IBM announced yesterday their Cloud Suites for the C-Suite. CRN also ran an article on it where they dive into the implications of it rather than the detail of “more than 100 offerings in the Cloud” that IBM delivers. I like the following quotes:
While CIOs and IT managers are often making cloud technology decisions, IBM is taking the position that C-level executives are increasingly adopting cloud applications for front-office tasks.

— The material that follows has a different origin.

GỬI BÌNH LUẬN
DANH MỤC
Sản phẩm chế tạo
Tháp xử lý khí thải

When line-of-business executives have made those decisions in the past, such as when sales managers subscribe to Salesforce.com, they have often made an end-run around the IT department.
“We like to think we’re finally ending that,” said Marc Dietz, director of IBM’s SmartCloud Solutions portfolio, in an interview with CRN. He said the new Cloud Suite for the C-Suite is designed to encourage CIOs and line-of-business executives to work cooperatively when making cloud IT decisions.

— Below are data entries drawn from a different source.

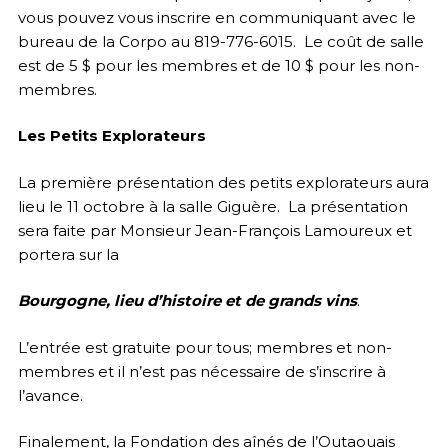
vous pouvez vous inscrire en communiquant avec le
bureau de la Corpo au 819-776-6015. Le coût de salle
est de 5 $ pour les membres et de 10 $ pour les non-
membres.
Les Petits Explorateurs
La première présentation des petits explorateurs aura
lieu le 11 octobre à la salle Giguère. La présentation
sera faite par Monsieur Jean-François Lamoureux et
portera sur la
Bourgogne, lieu d’histoire et de grands vins
.
L’entrée est gratuite pour tous; membres et non-
membres et il n’est pas nécessaire de s’inscrire à
l’avance.
Finalement, la Fondation des aînés de l’Outaouais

Frankly, it’s a good position to take. IBM has worked with data center, back office, and executives in companies for a long time. They aren’t going to head down the large change path offered by Salesforce. They will want to work to manage the change across multiple entities while still getting results. That fits both IBM culture as well as a large set of cloud and non-cloud products they offer.
Shameless promotion, I’m quoted:
“IBM’s Social Media Analytics in the cloud focuses on what matters. It operates on the understanding that companies no longer control the conversation; they participate and influence,” said Michael Porter, principal of the portal and social practice at Perficient, a St. Louis-based IBM partner, in an email to CRN. “Social Media Analytics helps you understand what’s being said about you and when you should engage with key influencers. As a partner, we are now armed with the tools and technologies necessary to help our clients participate, engage and deliver.”

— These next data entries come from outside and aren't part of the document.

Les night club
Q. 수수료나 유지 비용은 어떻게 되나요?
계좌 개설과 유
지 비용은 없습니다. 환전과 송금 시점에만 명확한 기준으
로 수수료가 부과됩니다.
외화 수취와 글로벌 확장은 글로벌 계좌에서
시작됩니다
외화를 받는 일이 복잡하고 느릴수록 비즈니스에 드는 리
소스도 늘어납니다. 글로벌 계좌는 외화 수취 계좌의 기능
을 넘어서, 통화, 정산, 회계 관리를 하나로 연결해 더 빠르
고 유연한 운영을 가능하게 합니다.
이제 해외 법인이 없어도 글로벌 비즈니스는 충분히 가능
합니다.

I firmly believe that in the social media world and to some extent the social networking world, things have changed and companies no longer have control over the message they used to have. That represents more of an opportunity than a drawback. What’s better, to sell 500,000 average widgets off an advertising campaign or to sell 10,000,000 awesome widgets from a variety of social media comments, tweets, reviews, etc. In some ways it focuses the company on what’s important, the end product or offering. We benefit. Companies benefit because they are stronger overall. Even marketing departments benefit because they are forced to really think through how to engage the right people at the right time. They must improve their ability to do their jobs and success in that field will translate to career success.
Now for my top three cloud based products I like in IBM:
- Marketing automation via Unica and Coremetrics. This is an obvious cloud / SaaS play and it can only get better
- Social Media Analytics. In my view the best announcement of the year when they moved this to the cloud
- SmartCloud for Social. Yes, social networking belongs in the cloud.
Now for my wishlist:
- Move WebSphere Portal to a true Cloud ready or SaaS solution. Portal relies on an LDAP and database in order to run. Installing using an IaaS or PaaS approach means you have to bring up LDAP and DB images. In a world where you have competitors like Amazon and Salesforce, why are you not confuring portal to use the user repositories and storage services provided by the like of Amazon EC2. Then I don’t have to create my own db for every instance.
- Move IBM Web Content Manager to the cloud. It’s the same thing as portal but it’s technically a separate product
- Move IBM Security Access Manager (ISAM and formerly TAM) to a true cloud solution. In some ways, Lighthouse has achieved this and frankly, IBM should buy them and just complete the process. Security is moving into a cloud with some on-prem model quickly.